Omicidio via Poma, si è suicidato il portiere Vanacore

Pietro Vanacore (Skytg24)TARANTO. “Venti anni di martirio senza colpa e di sofferenza portano al suicidio”.

E’ questa io messaggio scritto su alcuni biglietti che Pietrino Vanacore ha lasciato nella sua auto prima di suicidarsi. L’uomo faceva il portiere nel palazzo di via Poma a Roma dove il 7 agosto del 1990 fu uccisa Simonetta Cesaroni. Il corpo di Vanacore è stato ritrovato da alcuni amici nelle acque di Marina di Torricella, in località Torre Ovo, in provincia di Taranto, nella notte tra lunedì e martedì.
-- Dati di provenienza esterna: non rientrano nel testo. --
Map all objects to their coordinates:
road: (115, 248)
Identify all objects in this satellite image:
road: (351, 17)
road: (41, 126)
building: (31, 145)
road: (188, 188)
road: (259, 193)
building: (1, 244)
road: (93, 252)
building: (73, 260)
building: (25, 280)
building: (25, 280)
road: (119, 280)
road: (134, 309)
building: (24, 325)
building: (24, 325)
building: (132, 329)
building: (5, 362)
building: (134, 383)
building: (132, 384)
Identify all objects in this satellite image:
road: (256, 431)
Ha lasciato due bigliettini d’addio uno sul parabrezza e l’altro all’interno della sua autovettura, una Citroen Ax, che ha parcheggiato non lontano dal luogo del suicidio, poi si è tolto la vita legandosi una lunga fune al collo e lasciandosi andare in un corso d’acqua. Sul posto, si trovano i carabinieri che stanno aspettando il magistrato di turno Maurizio Carbone della Procura di Taranto. Vanacore avrebbe dovuto testimoniare venerdì prossimo, il 12 marzo, nel processo contro Raniero Brusco, ex fidanzato di Simonetta Cesaroni e indagato per l’omicidio. L’uomo, che in passato fu coinvolto in questa stessa inchiesta, avrebbe potuto anche avvalersi della facoltà di non rispondere alle domande del pm Ilaria Calò.
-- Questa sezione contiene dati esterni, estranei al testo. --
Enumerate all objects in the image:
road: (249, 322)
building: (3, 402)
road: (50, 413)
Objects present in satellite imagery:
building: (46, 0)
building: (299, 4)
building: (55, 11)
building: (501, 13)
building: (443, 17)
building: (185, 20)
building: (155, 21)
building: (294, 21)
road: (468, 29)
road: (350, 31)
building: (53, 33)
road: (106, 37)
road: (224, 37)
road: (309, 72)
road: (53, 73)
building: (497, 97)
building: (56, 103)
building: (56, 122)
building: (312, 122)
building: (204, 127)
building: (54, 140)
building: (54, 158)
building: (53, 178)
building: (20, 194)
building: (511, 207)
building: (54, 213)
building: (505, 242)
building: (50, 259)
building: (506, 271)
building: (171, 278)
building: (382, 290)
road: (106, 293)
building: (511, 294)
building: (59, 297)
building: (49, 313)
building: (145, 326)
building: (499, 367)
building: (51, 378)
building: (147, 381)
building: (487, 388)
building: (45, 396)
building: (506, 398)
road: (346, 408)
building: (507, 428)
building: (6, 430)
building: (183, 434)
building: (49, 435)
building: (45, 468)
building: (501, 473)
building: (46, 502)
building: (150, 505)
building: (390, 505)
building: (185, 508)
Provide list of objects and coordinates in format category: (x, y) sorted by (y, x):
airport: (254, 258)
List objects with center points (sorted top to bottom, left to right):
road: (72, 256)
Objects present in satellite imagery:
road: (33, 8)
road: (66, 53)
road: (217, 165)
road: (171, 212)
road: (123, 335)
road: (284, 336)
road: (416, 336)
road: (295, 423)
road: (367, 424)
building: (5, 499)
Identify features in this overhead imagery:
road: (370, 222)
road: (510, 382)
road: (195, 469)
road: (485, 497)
Fu proprio Vanacore a ritrovare il cadavere della Cesaroni che fu uccisa con 29 coltellate nell’ufficio in cui lavorava. Dopo qualche giorno il portiere dello stabile di via Poma fu fermato dalla polizia per poi essere rilasciato il 30 agosto dello stesso anno. Dopo cinque anni dall’omicidio, Vanacore fu definitivamente prosciolto poiché la Cassazione confermò la decisione della Corte d’appello di non rinviarlo a giudizio con l’accusa di favoreggiamento, e allora decise di lasciare Roma e tornare nella sua terra d’origine.

Secondo Paolo Loria, legale di Raniero Brusco, Vanacore si è ucciso perché sapeva qualcosa: “La morte di Vanacore è troppo vicina alla scadenza processuale per non essere collegata. Lui ha vissuto con rimorso sulla coscienza questa storia, e non perché fosse l’autore dell’omicidio, ma perché sapeva. Evidentemente, però, non poteva parlare neanche a distanza di anni. Non se l’è sentita, in sostanza, di affrontare i giudici e gli avvocati in aula. Non so come interpretare questo fatto – ha concluso – l’ho saputo 20 minuti dopo che era successo”.
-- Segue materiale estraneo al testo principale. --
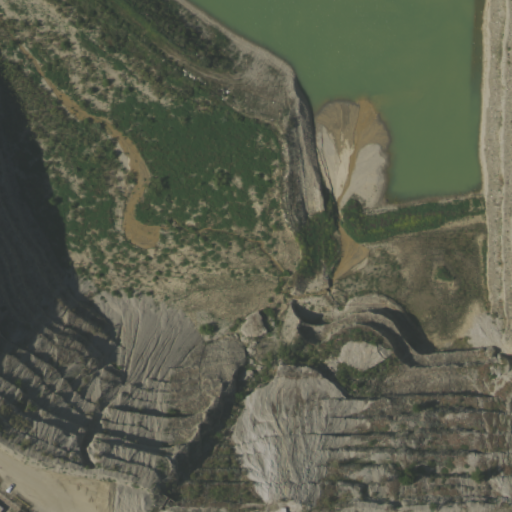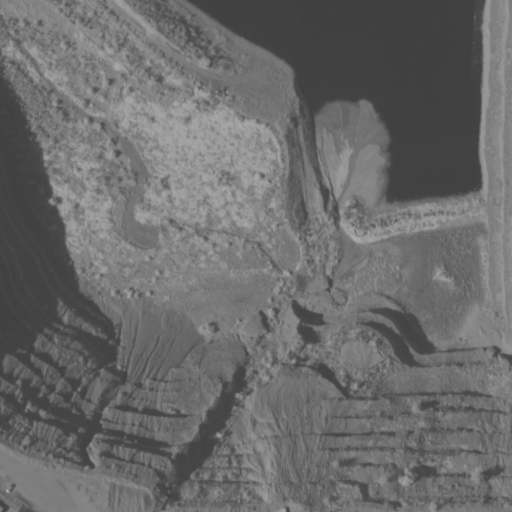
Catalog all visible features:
quarry: (254, 253)
building: (0, 507)
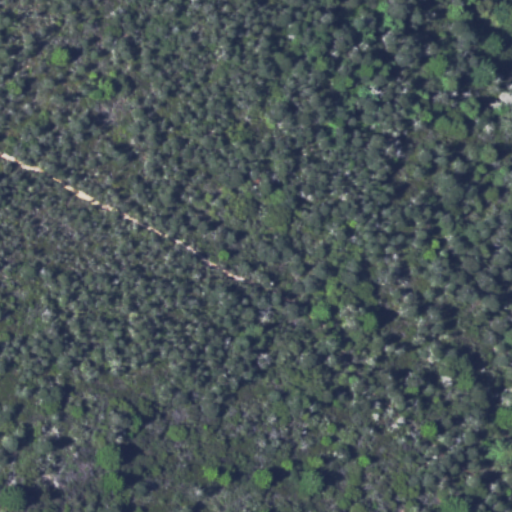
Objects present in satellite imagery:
road: (278, 296)
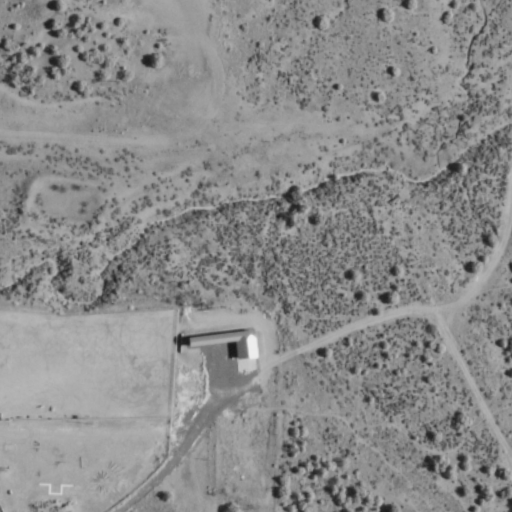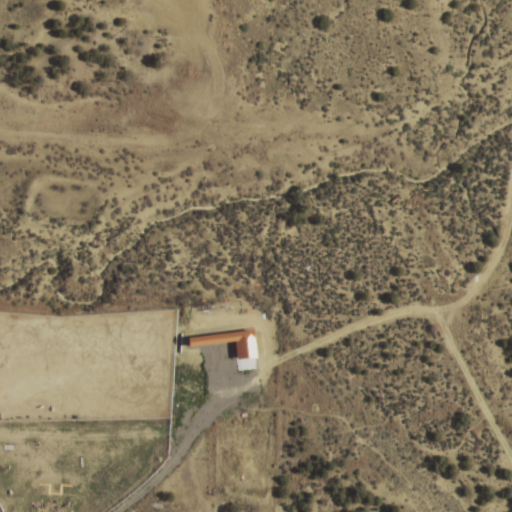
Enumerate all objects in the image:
building: (173, 68)
road: (321, 340)
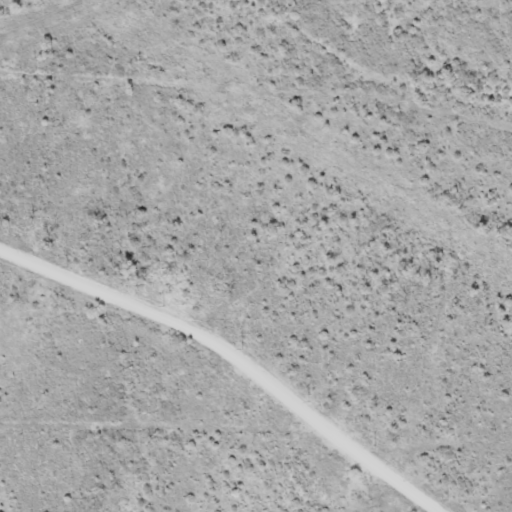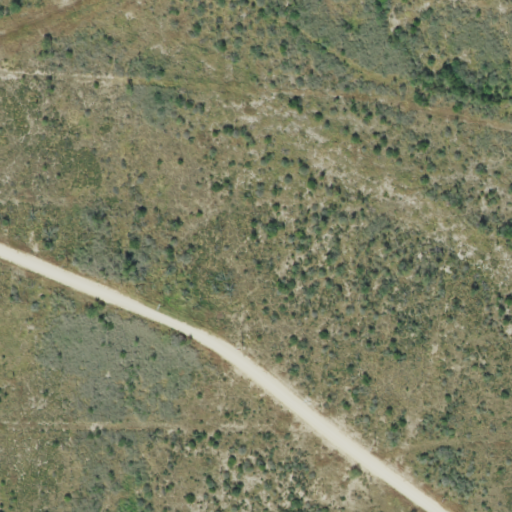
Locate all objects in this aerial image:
road: (232, 355)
No comment, invece, da parte di Lucio Molinaro, legale della famiglia Cesaroni : “Aspetto di parlare con il magistrato per avere una idea più chiara di quanto successo. Al momento sto seguendo le notizie di stampa. Personalmente cerco di essere prudente per capire come deve essere interpretata la notizia del suicidio di Vanacore. Mi dispiace ovviamente per il fatto umano in sé ma occorre capire che ricaduta avrà sul processo in corso questa vicenda”.